Listen to Alan Moore sing "The March of the Sinister Ducks"

Thanks you to comics writer extraordinaire Kieron Gillen for bringing this odd bit of culture to my attention. In the most recent of his newsletter, Gillen shared a playlist he made which opened with a sinister song about Sinister Ducks, performed by a band called Sinister Ducks, which was fronted by none other than the great wizard of Northampton, Alan Moore hisself.

More on that musical group, courtesy of Bleeding Cool:

Sinister Ducks, of course, being the band formed by Alan Moore, former Bauhaus bassist David J, saxophonist Alex Green from the ska band ARMY, and singer-guitarist Grant Series of D-Go-Tees, under new pseudonyms, first formed in 1979 when another band had pulled out of a performance. There were a few subsequent performances with other members Glyn Bush of Rockers Hi-Fi and Bridget Enever, and a couple of vinyl releases in the early eighties with cover art from Savage Pencil and the late Kevin O'Neill. A flexi-disc was published by Fantagraphiucs in Critters #23, which featured an Alan Moore story. Here's a couple of examples that have hit YouTube and have not yet been taken down.

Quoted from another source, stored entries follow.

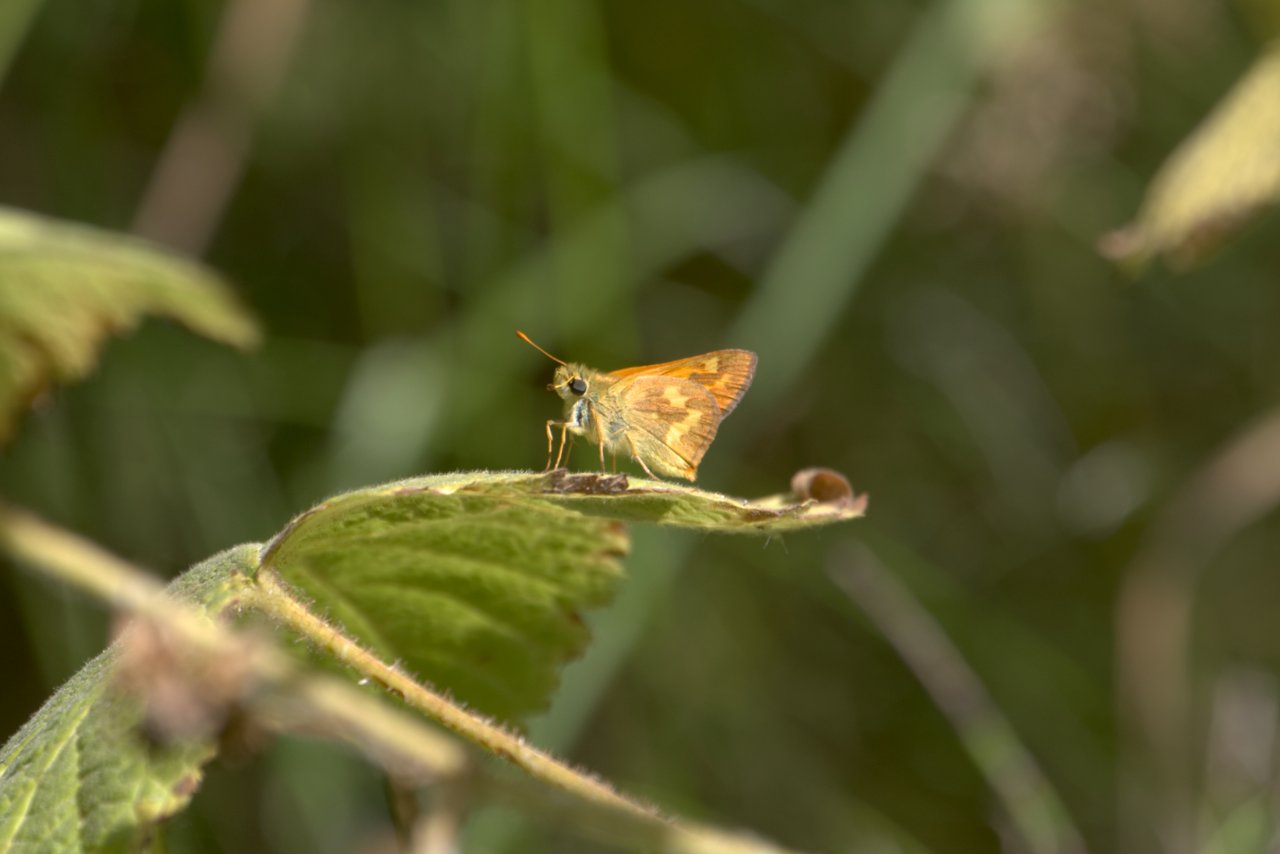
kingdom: Animalia
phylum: Arthropoda
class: Insecta
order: Lepidoptera
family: Hesperiidae
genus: Ochlodes
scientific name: Ochlodes sylvanoides
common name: Woodland Skipper
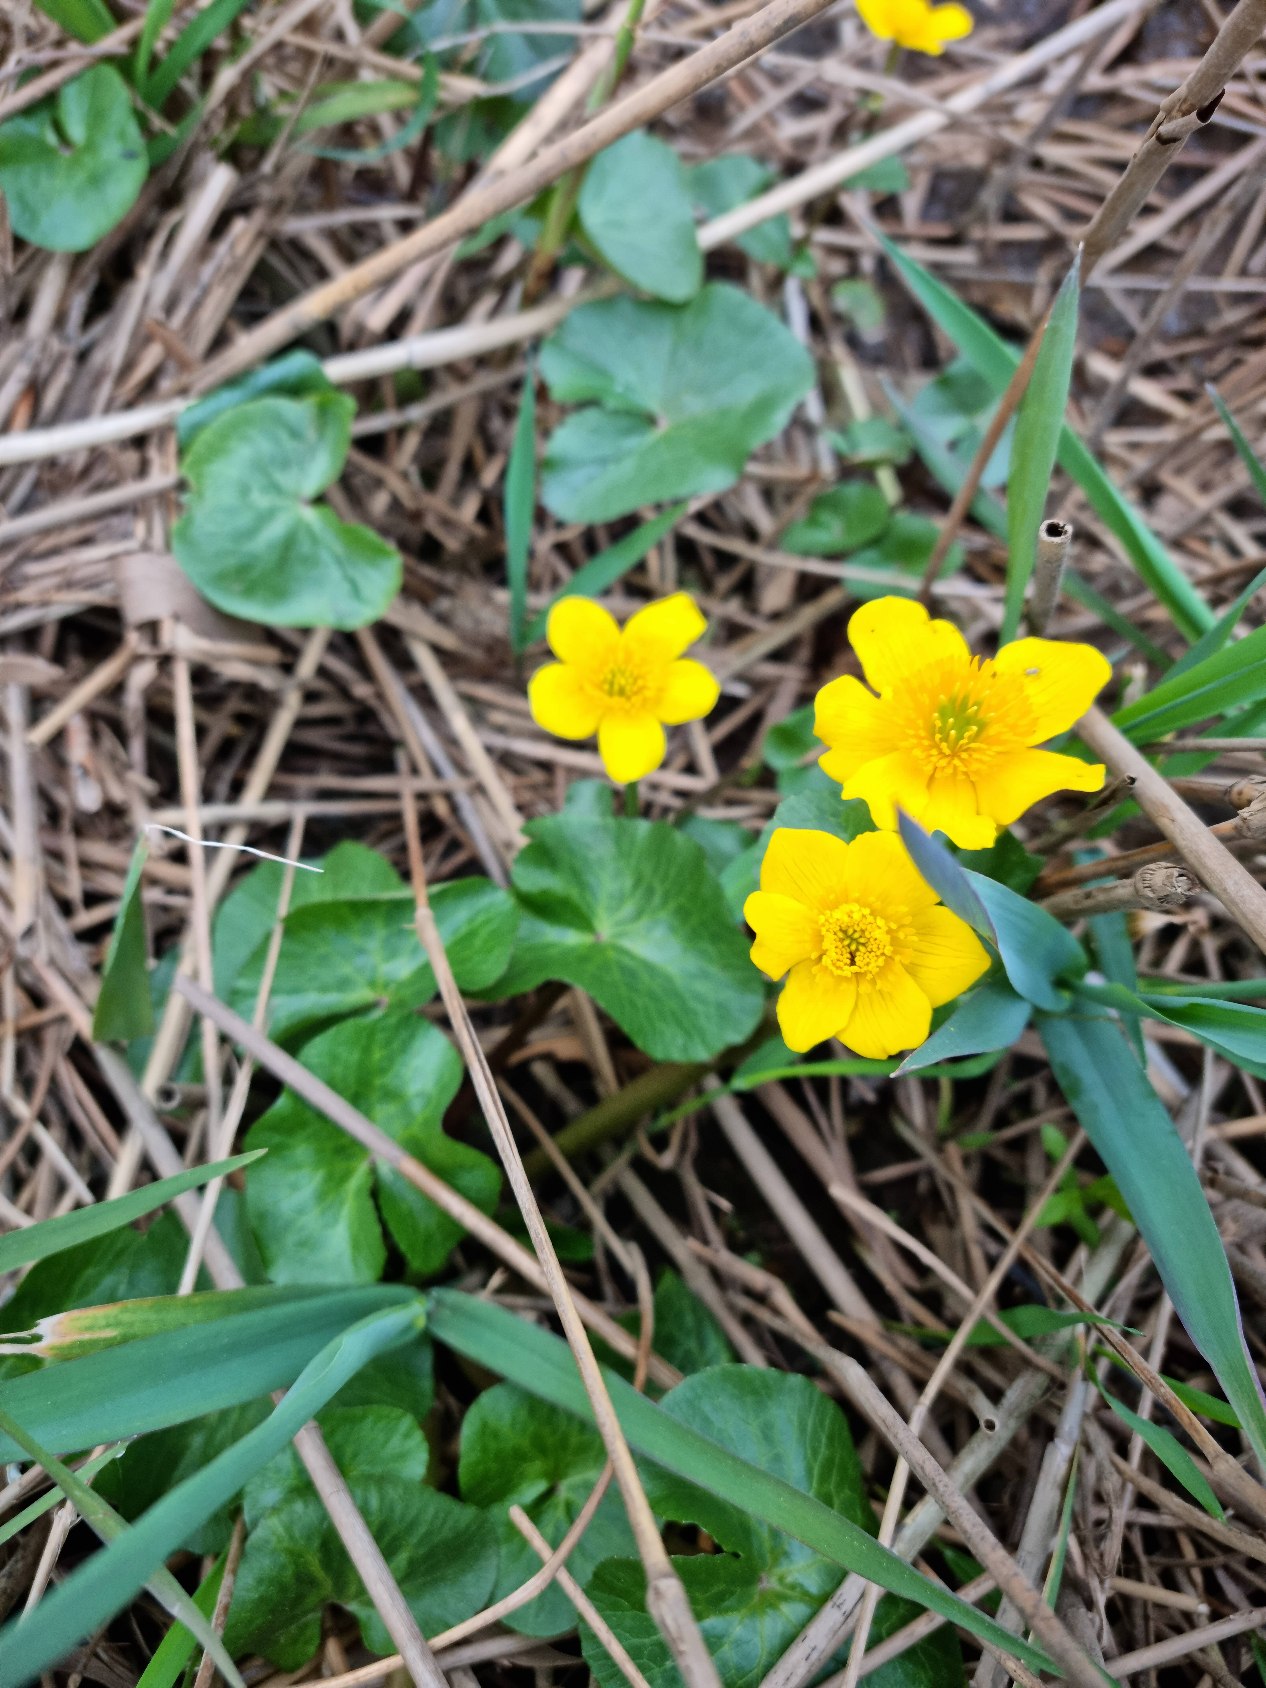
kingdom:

It's a weird song — yet also weirdly appropriate, both for Moore's oeuvre, and for the playlist, is sort-of meant to accompany the release of the Gillen-penned Immoral X-Men #1, the latest in the X-Men's current Sins of Sinister saga. In case you weren't aware, the X-Men have been in a sort of renaissance period since the release of Jonathan Hickman's House of X / Powers of X miniseries in 2019. The mutants have now built their sovereign nation on the living island of Krakoa, and must deal with all the struggles of running a nation and building a culture and society — the least of which includes some radical approaches to healthcare and criminal justice reform. (Yes, really, these are ongoing X-Men storylines.) Unfortunately, "amnesty for all mutants" includes the dandy Machiavellian sociopath Mr. Sinister, who, as always, is running schemes-within-schemes-within-schemes that will ultimately come back to bite everyone in the ass. This particular Sins of Sinister storyline depicts a future in which Sinister has successfully taken over the world by infecting everyone's DNA with his own. And it sucks, even for him. The story is set in three timelines: 10 years from now, 100 years from now, and 1000 years from now, picking up from the X=10 motif established in the aforementioned House of X / Powers of X series (get it? Powers of X? Powers of 10? So 10 to the 10th power is … okay cool just making sure).

None of this X-Men story has much to do with Alan Moore (whose only real contributions to the mythos — or to Marvel in general, as far as I'm aware — was some early work on Captain Britain, where he did notably introduce the multiversal designation "616" for the main Marvel universe). Just that I like the current X-Men books a lot, and also this song was fun and weird enough to share.